In his paintings that clearly harken to America at the mid-century, when travel by car was a culture, and half the fun of arriving at a destination was in getting there, stopping at plenty of roadside attractions along the way. “Oftentimes, these things are in dilapidated states, rusting, and falling apart. There’s a beauty in that,” Kowalski aptly notes. Kowalski’s genius lies in his aesthetic ability to visually transform and elevate what might be perceived as dilapidation into a sense of proud resilience. His work somehow extracts the majesty that lies all but forgotten in these abandoned, decaying buildings and rusting cars and trucks, the marquis signs that could today seem the epitome of kitsch, all these relics of the past, and brings out hints of beauty that plainly remain in them, and relates it into a new and dignified reference for delectation in the present. The artist’s presentation of the purity of color and light in the structures and objects also bespeaks a kind of spiritual purity. Perhaps it derives from the nature of things then and perhaps now it is a reflection too of the artist’s lack of artifice in his intention in making these works. His technical skill is remarkable and is used by him to poetic effect to summon memory and nostalgia with his facility for meticulous detail the shabby and fading as well as the grand and majestic. Kowalski presents the aggregation of all of these elements with a signature use of diffused light, toned colors and reverential perspective in order to inspire consciousness of the time and places his work portrays. Ultimately, the works liminality hover between presence and dream.

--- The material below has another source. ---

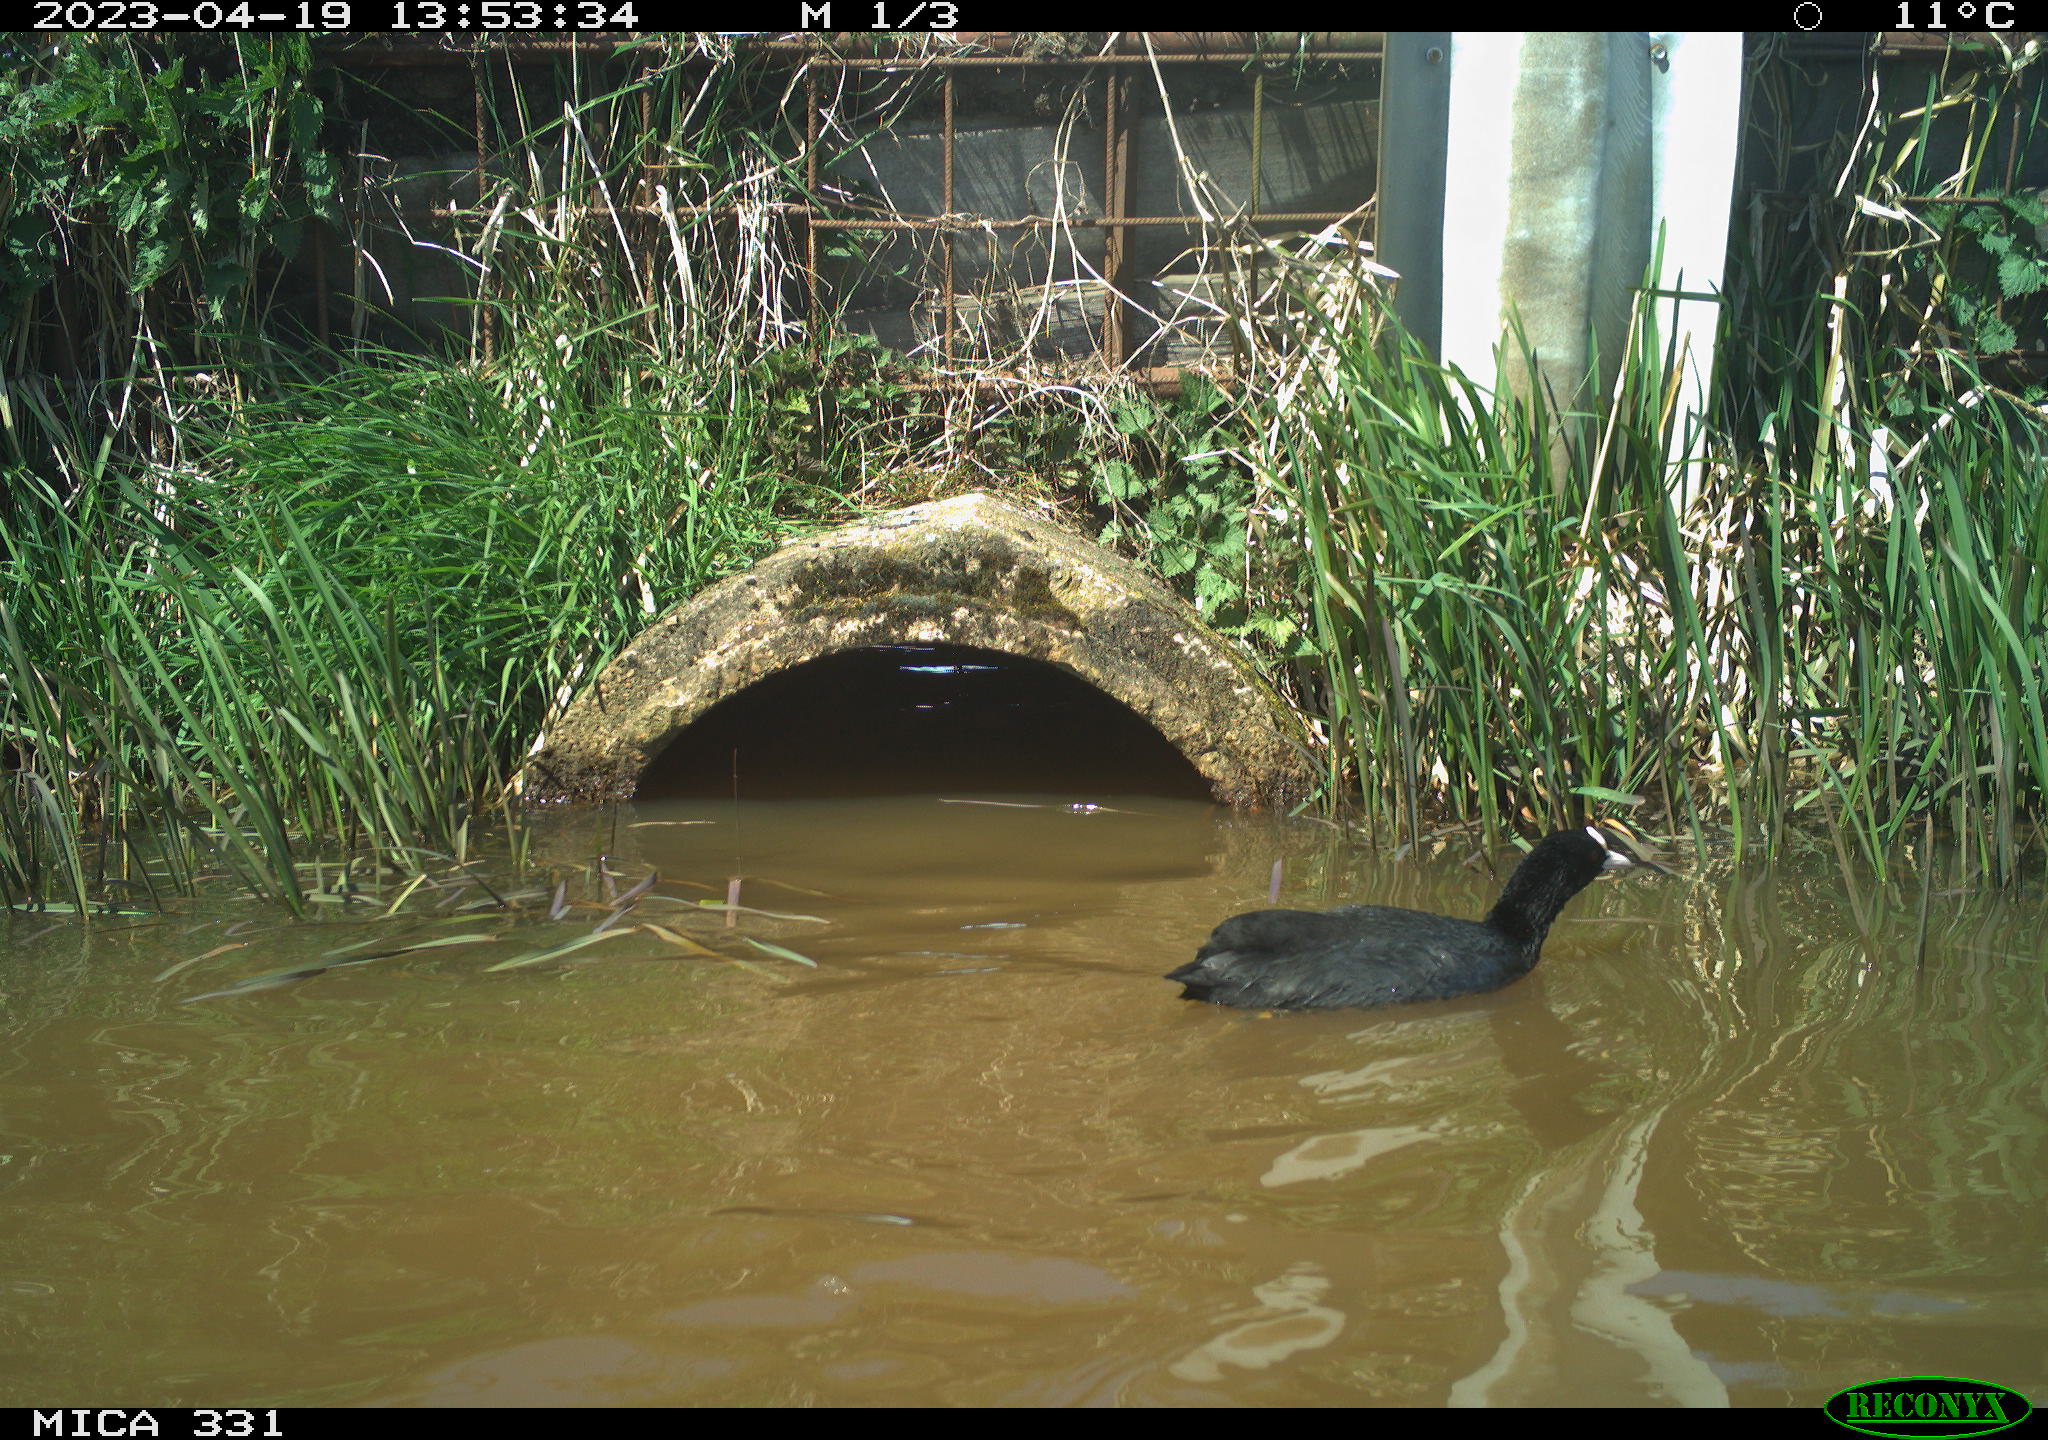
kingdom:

Rambling Prospector, 2023, Oil & mixed media on panel 48 x 60 x 2 in.
American Classic, 2024, Oil & mixed media on panel, 18 x 24 in.
Welcome Travelers, 2024, Oil & mixed media on panel, 38 x 60 x 2 in.
Open Range, 2024, Oil & mixed media on panel, 27 x 36 x 2 in.
Railyard Retreat, 2024, Oil & mixed media on panel, 36 x 54 x 2 in.
Nightly Entertainment, 2021, Oil & mixed media on panel, 24 x 24 x 2 in.
Lucky Strike, 2024, Oil & mixed media on panel, 72 x 30 x 2.50 in.
Bohemian Dreams, 2024, Oil & mixed media on panel 44 x 27 x 2 in.
His paintings can serve an underlying purpose. They can make time stand still. These paintings preserve a part of what made these places beautiful, what wove them into the fabric of the American Dream. One of the great virtues of Kowalski’s approach to his subject is its ability to effect a transformation of the dreams of these places from what they once were to the reality of what they are now. His work is full of the current beauty they have and also the memories of what they once were. In the ability to express this synthesis, Kowalski achieves major success. Uniquely, these paintings bespeak a subtle sense of happiness, rare for works that endeavor to depict this genre of loss, allowing the viewer the freedom to imagine their own forebears, those who might have treasured their lives in these places, those who might have sought that great American Dream here. Kowalski shares this quiet joy with an open heart and a most talented brush.